Aber auch das ist noch nicht alles. Rachedürstend beschloss der bürgerliche Stadtrat von Zürich die Massregelung einer Reihe von Angestellten und Arbeitern städtischer Unternehmungen, die am Streik teilgenommen hatten. 13 Arbeiter wurden entlassen, gegen 116 Disziplinarstrafen verhängt (Rückversetzung, Lohnabzug). Diese Beschlüsse fasste der Stadtrat ebenfalls einstimmig! mit den Stimmen Erismanns und von zwei seiner Kollegen.

Anders als Verrat an der Partei kann das Verhalten von Erismann und Co. nicht genannt werden.

Man braucht sich nicht zu wundem, dass die Anarchosyndikalisten in der Schweiz gewissen Erfolg haben, wenn sie vor den Arbeitern eine sozialistische Partei kritisieren müssen, die in ihren Reihen solche opportunistischen Verräter duldet. Der Verrat von Erismann und Co. ist gerade deshalb von grosser internationaler Bedeutung, weil er uns veranschaulicht, woher und auf welche Weise der Arbeiterbewegung die Gefahr innerer Zersetzung droht.

Erismann und Co. sind keineswegs gewöhnliche Überläufer in das Lager des Feindes, sie sind einfach friedliche Spiesser, Opportunisten, die sich an den parlamentarischen “Kleinkram” gewöhnt haben und mit konstitutionell-demokratischen Illusionen belastet sind.
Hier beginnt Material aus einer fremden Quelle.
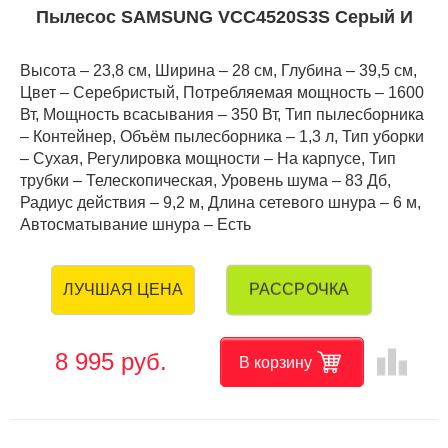
Пылесос SAMSUNG VCC4520S3S Серый И
Высота – 23,8 см, Ширина – 28 см, Глубина – 39,5 см,
Цвет – Серебристый, Потребляемая мощность – 1600
Вт, Мощность всасывания – 350 Вт, Тип пылесборника
– Контейнер, Объём пылесборника – 1,3 л, Тип уборки
– Сухая, Регулировка мощности – На карпусе, Тип
трубки – Телескопическая, Уровень шума – 83 Дб,
Радиус действия – 9,2 м, Длина сетевого шнура – 6 м,
Автосматывание шнура – Есть
РАССРОЧКА
ЛУЧШАЯ ЦЕНА
leaderboard
8 995 руб.
В корзину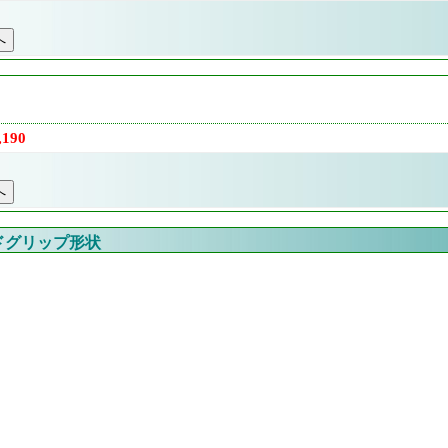
190
ドグリップ形状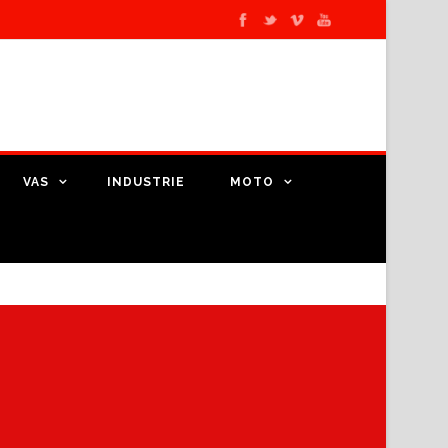
VAS
INDUSTRIE
MOTO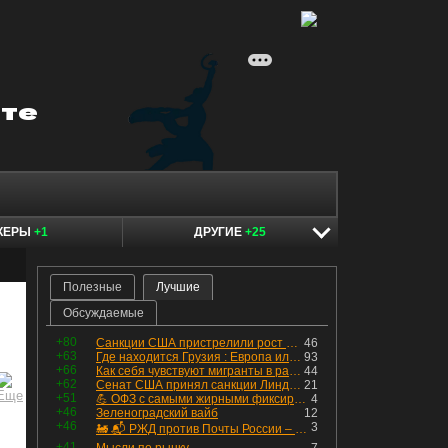
КЕРЫ
+1
ДРУГИЕ
+25
Полезные
Лучшие
Обсуждаемые
+80
Санкции США пристрелили рост акций в России
46
+63
Где находится Грузия : Европа или Азия
93
+66
Как себя чувствуют мигранты в раю, в который они так стремились
44
+62
Сенат США принял санкции Линдси Грэма против России
21
+51
💪 ОФЗ с самыми жирными фиксированными купонами
4
+46
Зеленоградский вайб
12
+46
3
🚂 📬 РЖД против Почты России – Какие облигации выбрать?
+41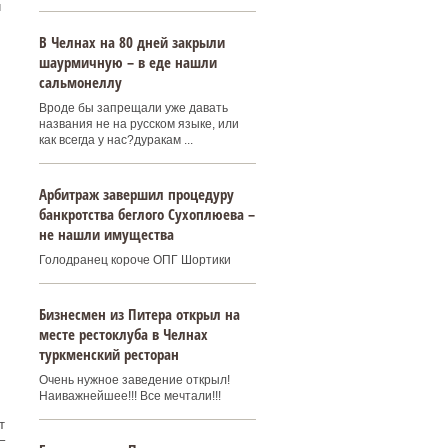
и
В Челнах на 80 дней закрыли
шаурмичную – в еде нашли
сальмонеллу
Вроде бы запрещали уже давать
названия не на русском языке, или
как всегда у нас?дуракам ...
Арбитраж завершил процедуру
банкротства беглого Сухоплюева –
не нашли имущества
Голодранец короче ОПГ Шортики
Бизнесмен из Питера открыл на
месте рестоклуба в Челнах
туркменский ресторан
Очень нужное заведение открыл!
Наиважнейшее!!! Все мечтали!!!
т
–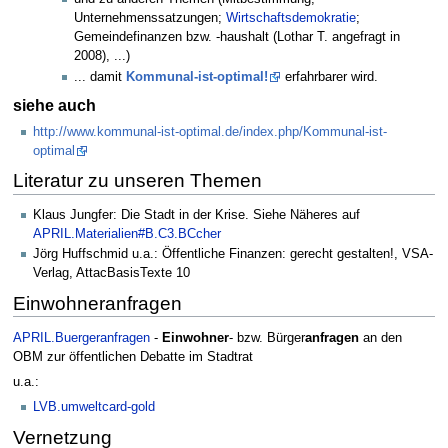
Unternehmenssatzungen;
Wirtschaftsdemokratie
;
Gemeindefinanzen bzw. -haushalt (Lothar T. angefragt in
2008), ...)
... damit
Kommunal-ist-optimal!
erfahrbarer wird.
siehe auch
http://www.kommunal-ist-optimal.de/index.php/Kommunal-ist-
optimal
Literatur zu unseren Themen
Klaus Jungfer: Die Stadt in der Krise. Siehe Näheres auf
APRIL.Materialien#B.C3.BCcher
Jörg Huffschmid u.a.: Öffentliche Finanzen: gerecht gestalten!, VSA-
Verlag, AttacBasisTexte 10
Einwohneranfragen
APRIL.Buergeranfragen
-
Einwohner
- bzw. Bürger
anfragen
an den
OBM zur öffentlichen Debatte im Stadtrat
u.a.:
LVB.umweltcard-gold
Vernetzung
Als sich der Klassenkampf jäh zuspitzte, zerstoben mit einem Schlage die Illusionen von einer konstitutionellen “Ordnung” und einer “demokratischen Republik”, gerieten unsere Spiesser im Amte sozialdemokratischer Magistratsmitglieder in Verwirrung und glitten in den Sumpf ab.

Die klassenbewussten Arbeiter können an diesem traurigen Beispiel sehen, wohin die Verbreitung des Opportunismus in der Arbeiterpartei führen muss.

Prawda Nr. 105,
31. August 1912 (13. Sept. unseres Kalenders)
Unterschrift: P. P.
______

(*) “Der neunmalweise Gründling” – Titel eines Märchens des Satirikers M. J. Saltykow-Schtschedrin.


Quelle: W.I. Lenin Werke, Deutsche Ausgabe des Instituts für Marxismus-Leninismus beim ZK der SED, Berlin (Dietz) 1974, Band 18, Seiten 149-151 und S. 298-300).